● **Required action 1**
In the text on the European Sponsorship Association, in what year was the Institute of Sports Sponsorship founded?

● **Selected text**
- Opening Delimiter -

The European Sponsorship Association (ESA) represents those involved in sponsorship across Europe.

History

The European Sponsorship Association was formed in October 2003 by the merger of two bodies, the European Sponsorship Consultants Association and the Institute for Sports Sponsorship.

The European Sponsorship Consultants Association (ESCA) was founded in 1990. ESCA promoted the sponsorship industry across Europe including working with the European Commission to encourage the development of sponsorship across the EU. ESCA also championed a concerted attack on any issues and threats to the sponsorship business.

The Institute of Sports Sponsorship was founded in 1985, with Prince Philip as its President, to be the representative voice of the sports sponsorship industry and to encourage the growth of sponsorship for the benefit of sport. The ISS promoted best practice in sponsorship; worked closely with sports bodies, government and the media to improve understanding and skills; and lobbied on behalf of its membership on key issues. ISS members included major sponsoring companies in the UK as well as consultancies, research agencies and sports law practices. As well as representing the industry's interests regarding national sponsorship, the ISS promoted the development of sports sponsorship at grass roots and created Sportsmatch, a government funded incentive scheme matching sponsorships of grass roots sport. ISS managed Sportsmatch in England from 1992 until 2003 when ESA took over responsibility for Sportsmatch.  Responsibility for Sportsmatch was subsequently transferred to Sport England in March 2007.

Membership

ESA has 225 members drawn from 14 countries and across the range of the sponsorship industry operating at global, pan-European and national levels including:

Sponsors
Rights holders
Consultants
Suppliers
Professional advisors

ESA has affiliations and contacts with European national sponsorship bodies including Hungary and the Netherlands.

- Closing Delimiter -

● **Required action 2**
In the entries, rewrite only the lines from the one with "е) осы Шарттың" to the one with "і) қылмыстан түскен", substituting "17-бабына" for "16-бабына" and leaving everything else unchanged.

● **Data for processing**

- Opening Delimiter -

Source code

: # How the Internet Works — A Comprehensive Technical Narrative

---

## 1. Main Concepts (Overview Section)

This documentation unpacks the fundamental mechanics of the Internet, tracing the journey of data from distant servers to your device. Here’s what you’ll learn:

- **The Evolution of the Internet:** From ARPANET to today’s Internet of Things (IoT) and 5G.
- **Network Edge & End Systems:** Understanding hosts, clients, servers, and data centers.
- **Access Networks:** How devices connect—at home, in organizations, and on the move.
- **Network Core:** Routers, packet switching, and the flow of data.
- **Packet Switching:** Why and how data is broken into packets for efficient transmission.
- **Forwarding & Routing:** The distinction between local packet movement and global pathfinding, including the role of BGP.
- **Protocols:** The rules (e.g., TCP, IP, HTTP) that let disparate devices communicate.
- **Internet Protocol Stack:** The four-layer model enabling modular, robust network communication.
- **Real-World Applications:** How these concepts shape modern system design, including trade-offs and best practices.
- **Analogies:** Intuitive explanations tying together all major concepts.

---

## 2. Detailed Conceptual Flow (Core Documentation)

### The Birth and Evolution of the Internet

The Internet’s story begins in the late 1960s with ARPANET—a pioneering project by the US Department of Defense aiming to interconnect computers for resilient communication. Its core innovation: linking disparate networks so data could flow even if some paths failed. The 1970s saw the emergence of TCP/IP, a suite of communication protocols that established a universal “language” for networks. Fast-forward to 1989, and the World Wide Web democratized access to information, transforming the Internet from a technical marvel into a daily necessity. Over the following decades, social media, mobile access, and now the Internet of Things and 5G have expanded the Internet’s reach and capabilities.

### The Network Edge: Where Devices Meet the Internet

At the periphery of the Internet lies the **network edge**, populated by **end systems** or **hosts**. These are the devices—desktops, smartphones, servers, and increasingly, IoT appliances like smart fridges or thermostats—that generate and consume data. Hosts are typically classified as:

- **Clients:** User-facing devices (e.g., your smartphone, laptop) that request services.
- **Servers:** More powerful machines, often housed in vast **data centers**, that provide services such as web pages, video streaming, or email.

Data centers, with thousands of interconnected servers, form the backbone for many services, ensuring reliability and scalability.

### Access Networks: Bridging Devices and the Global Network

- Closing Delimiter -
- Opening Delimiter -

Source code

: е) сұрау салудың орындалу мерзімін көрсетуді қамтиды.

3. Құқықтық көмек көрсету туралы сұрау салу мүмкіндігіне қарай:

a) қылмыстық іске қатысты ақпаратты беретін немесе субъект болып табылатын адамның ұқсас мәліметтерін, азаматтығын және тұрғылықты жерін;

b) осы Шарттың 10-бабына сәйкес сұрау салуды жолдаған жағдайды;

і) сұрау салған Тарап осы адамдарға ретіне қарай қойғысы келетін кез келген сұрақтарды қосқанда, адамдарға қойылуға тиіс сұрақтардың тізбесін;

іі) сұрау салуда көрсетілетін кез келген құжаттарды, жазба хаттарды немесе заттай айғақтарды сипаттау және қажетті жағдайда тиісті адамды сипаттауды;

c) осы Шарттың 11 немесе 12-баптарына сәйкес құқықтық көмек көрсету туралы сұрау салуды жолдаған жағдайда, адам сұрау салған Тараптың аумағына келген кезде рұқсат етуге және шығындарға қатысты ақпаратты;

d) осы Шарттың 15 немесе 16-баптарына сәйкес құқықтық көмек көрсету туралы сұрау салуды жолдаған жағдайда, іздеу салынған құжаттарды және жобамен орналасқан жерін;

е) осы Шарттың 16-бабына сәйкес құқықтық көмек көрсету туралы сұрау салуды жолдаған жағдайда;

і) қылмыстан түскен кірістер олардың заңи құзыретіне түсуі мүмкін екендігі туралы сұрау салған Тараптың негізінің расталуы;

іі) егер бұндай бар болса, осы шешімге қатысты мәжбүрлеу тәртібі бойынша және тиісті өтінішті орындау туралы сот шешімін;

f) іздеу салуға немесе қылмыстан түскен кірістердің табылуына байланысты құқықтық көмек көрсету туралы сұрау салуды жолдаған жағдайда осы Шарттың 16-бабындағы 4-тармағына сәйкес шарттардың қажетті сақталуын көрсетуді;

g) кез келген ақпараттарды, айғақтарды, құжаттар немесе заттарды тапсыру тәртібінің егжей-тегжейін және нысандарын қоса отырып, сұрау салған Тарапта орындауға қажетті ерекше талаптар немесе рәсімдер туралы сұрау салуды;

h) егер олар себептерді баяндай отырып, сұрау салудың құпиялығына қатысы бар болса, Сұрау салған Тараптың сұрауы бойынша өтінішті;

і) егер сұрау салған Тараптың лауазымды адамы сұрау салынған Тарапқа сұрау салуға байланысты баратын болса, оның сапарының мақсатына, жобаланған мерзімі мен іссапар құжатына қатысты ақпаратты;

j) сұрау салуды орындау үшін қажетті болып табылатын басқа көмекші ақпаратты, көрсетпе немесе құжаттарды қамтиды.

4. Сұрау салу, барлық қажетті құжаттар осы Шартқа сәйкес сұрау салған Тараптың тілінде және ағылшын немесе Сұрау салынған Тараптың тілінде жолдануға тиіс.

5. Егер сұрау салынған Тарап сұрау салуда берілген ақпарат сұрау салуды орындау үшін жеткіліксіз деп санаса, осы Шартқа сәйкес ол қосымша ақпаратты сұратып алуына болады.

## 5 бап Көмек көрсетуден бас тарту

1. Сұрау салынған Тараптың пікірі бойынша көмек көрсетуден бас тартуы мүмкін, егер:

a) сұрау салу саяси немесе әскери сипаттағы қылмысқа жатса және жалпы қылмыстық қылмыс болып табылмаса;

- Closing Delimiter -

● **Answer area 1**
1985

● **Answer area 2**
е) осы Шарттың 17-бабына сәйкес құқықтық көмек көрсету туралы сұрау салуды жолдаған жағдайда;

і) қылмыстан түскен кірістер олардың заңи құзыретіне түсуі мүмкін екендігі туралы сұрау салған Тараптың негізінің расталуы;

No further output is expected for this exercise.